BALCONING
Nanni Magazine

Balconing: Mele, “lanciarsi nel vuoto? Una metafora del nostro tempo”
Valentina Marsella (13/09/2010)

Lo psicanalista analizza la ‘moda’ pericolosa di tuffarsi in piscina dai balconi degli hotel, che quest’estate ha già mietuto 6 vittime nelle Baleari. “Buttarsi è buttare se stessi, perchè non si ha più un progetto”. Quello che conta è dare spettacolo.

Il brivido, la sfida, la voglia di dare spettacolo. Imperversano, tra i giovani, le ‘mode’ pericolose. Dal parkour, lo sport urbano estremo nato in Francia e ormai largamente diffuso in Italia, dove si salta da un edifico all’altro, superando ostacoli, rimbalzando sui tetti secondo un percorso prestabilito, nel tempo più rapido e nel modo più semplice possibile, al balconing, la mania dei ragazzi in vacanza di gettarsi dal balcone della camera dell’hotel nella piscina sottostante.

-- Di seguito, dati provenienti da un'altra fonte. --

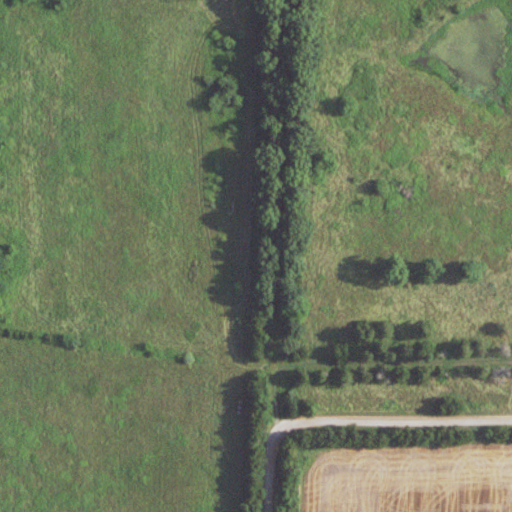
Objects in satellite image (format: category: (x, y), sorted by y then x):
road: (392, 423)
road: (270, 469)
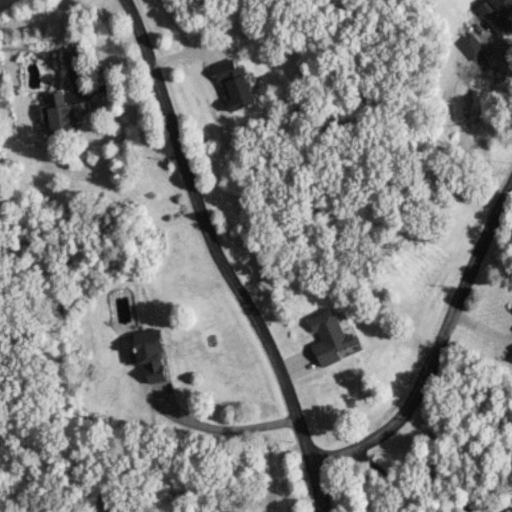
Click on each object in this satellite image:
building: (496, 14)
building: (470, 46)
road: (496, 49)
building: (69, 56)
building: (234, 84)
road: (219, 258)
building: (329, 337)
road: (435, 345)
road: (225, 428)
road: (403, 486)
building: (511, 508)
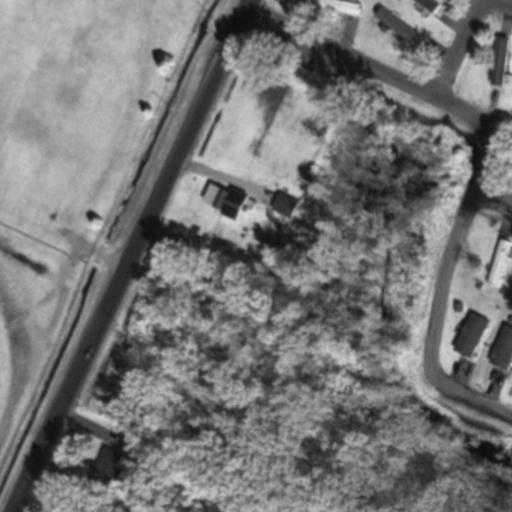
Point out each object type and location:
building: (423, 8)
building: (331, 11)
building: (403, 40)
building: (497, 68)
road: (405, 83)
road: (465, 116)
park: (75, 165)
building: (228, 208)
road: (497, 208)
road: (132, 256)
building: (498, 270)
building: (510, 306)
road: (440, 332)
building: (469, 342)
building: (501, 355)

L’ultima vittima del balconing, fenomeno noto già da alcuni anni a Ibiza e Maiorca, ma esploso questa estate, è un giovane italiano di 26 anni che giorni fa, in vacanza in un hotel di Playa d’en Bossa, a Ibiza, si è ‘tuffato’ in piscina dal settimo piano, ed ha trovato la morte. Uno dei tanti casi registrati nelle Baleari, solo quest’estate le morti hanno raggiunto quota sei: giovani che dopo una notte a base di alcol e droga si lanciano dai balconi dei loro alberghi per cercare di tuffarsi direttamente nella piscina o di saltare sulla terrazza di un’altra stanza.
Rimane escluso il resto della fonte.